WHY THIS MATTERS IN BRIEF
AI’s are being trained to create all kinds of their own synthetic content, from books to movies, and in time they’ll transform the creative industry.
Love the Exponential Future? Join our XPotential Community, future proof yourself with courses from XPotential University, connect, watch a keynote, or browse my blog.
Perhaps you’ve heard of FaceApp, the mobile app that uses Artificial Intelligence (AI) to transform selfies of people into versions of their older selves, or This Person Does Not Exist which creates high resolution computer generated photos of fictional people. But what about an algorithm that can generate its own videos from scratch, like the ones I’ve written about many times before?
One of the newest papers from Google parent company Alphabet’s DeepMind outfit, entitled Efficient Video Generation on Complex Datasets details recent advances in the budding field of using AI to generate its own videos using nothing more than its digital mind.
See the videos AI made all by itself
According to the paper thanks to “computationally efficient components, new techniques, and a new custom data set,” researchers at DeepMind say their best-performing model — Dual Video Discriminator GAN (DVD-GAN) — can generate coherent 256 x 256-pixel videos of “notable fidelity” up to 48 frames in length. And that makes it one of the world’s best – even though this is still a nascent area of research.
“Generation of synthetic video is an obvious challenge for generative modelling, but one that is plagued by increased data complexity and computational requirements,” wrote the coauthors. “For this reason, much prior work on synthetic video generation has revolved around relatively simple data sets, or tasks where strong temporal conditioning information is available. We focus on the tasks of video synthesis and video prediction … and aim to extend the strong results of generative image models to the video domain.”

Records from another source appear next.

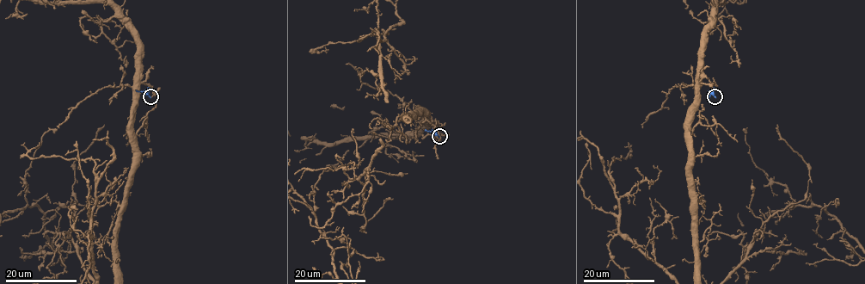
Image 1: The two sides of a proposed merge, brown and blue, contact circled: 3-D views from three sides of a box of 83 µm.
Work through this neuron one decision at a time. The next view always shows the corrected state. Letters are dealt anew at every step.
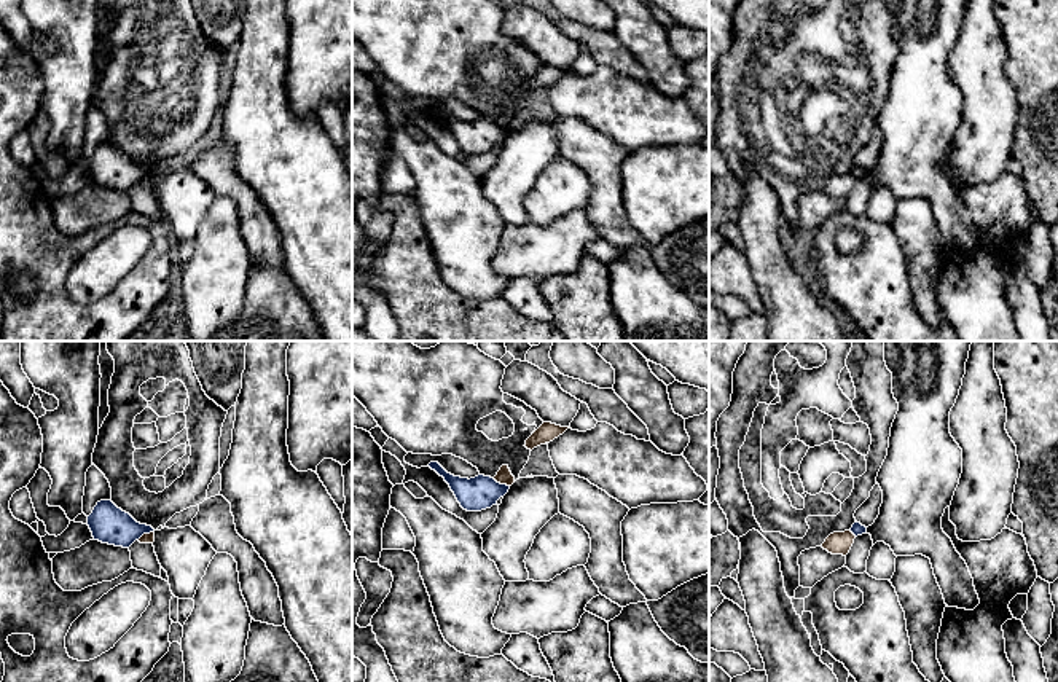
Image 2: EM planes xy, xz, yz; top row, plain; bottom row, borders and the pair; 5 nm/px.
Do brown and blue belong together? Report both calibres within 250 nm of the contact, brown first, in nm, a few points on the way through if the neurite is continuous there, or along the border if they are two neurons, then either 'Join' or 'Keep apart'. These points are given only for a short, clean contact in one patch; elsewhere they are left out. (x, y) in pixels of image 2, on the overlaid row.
Thickness 80 nm (brown) against 170 nm. Boundary: xz (493, 478), (509, 486). Keep apart

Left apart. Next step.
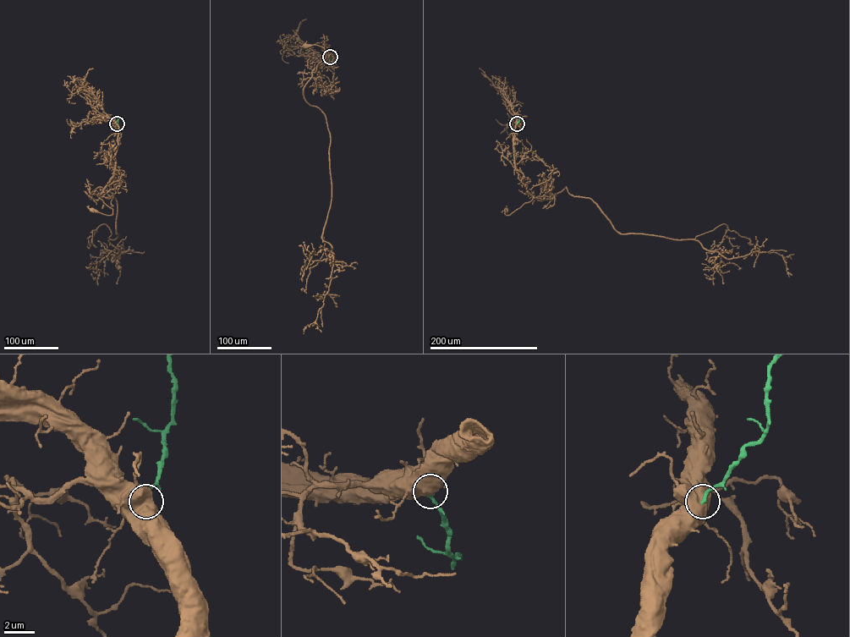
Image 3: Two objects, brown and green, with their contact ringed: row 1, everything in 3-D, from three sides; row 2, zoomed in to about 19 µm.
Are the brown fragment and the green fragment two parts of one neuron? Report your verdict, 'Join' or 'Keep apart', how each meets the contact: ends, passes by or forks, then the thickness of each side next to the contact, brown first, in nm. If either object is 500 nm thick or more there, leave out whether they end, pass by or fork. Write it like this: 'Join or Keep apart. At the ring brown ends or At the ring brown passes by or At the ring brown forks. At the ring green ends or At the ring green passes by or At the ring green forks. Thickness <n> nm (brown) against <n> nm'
Keep apart. Thickness 800 nm (brown) against 240 nm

… and it can go on creating them forever …
The team built their system using a cutting-edge AI architecture and introduced video specific tweaks that enabled it to train on Kinetics-600, a data set of natural videos “an order of magnitude” larger than commonly used corpora. Specifically, the researchers leveraged scaled-up Generative Adversarial Networks, or GANs which consist of two parts – an AI systems consisting of generators that generate the video samples and AI discriminators that attempt to distinguish between the generated samples and real-world samples to see how well they compare.
DVD-GAN contains dual discriminators: a spatial discriminator that critiques a single frame’s content and structure by randomly sampling full-resolution frames and processing them individually, and a temporal discriminator that provides a learning signal to generate movement. A separate module, a “Transformer” then lets the learned information propagate across the entire AI model, which then improves it.
As for the training data set it was made up of over 500,000 10 second long high-resolution YouTube clips that the researchers described as “diverse” and “unconstrained.” They then added that after being trained on Google’s specialist Tensor Processing Units for between 12 and 96 hours their DVD-GAN managed to create videos “with object composition, movement, and even complicated textures like the side of an ice rink.”
“We further wish to emphasise the benefit of training generative models on large and complex video data sets, such as Kinetics-600,” wrote the co-authors. “We envisage the strong baselines we established on this data set with DVD-GAN will be used as a reference point by the generative modelling [synthetic content] community moving forward. While much remains to be done before realistic videos can be consistently generated in an unconstrained setting, we believe DVD-GAN is a big step in that direction.”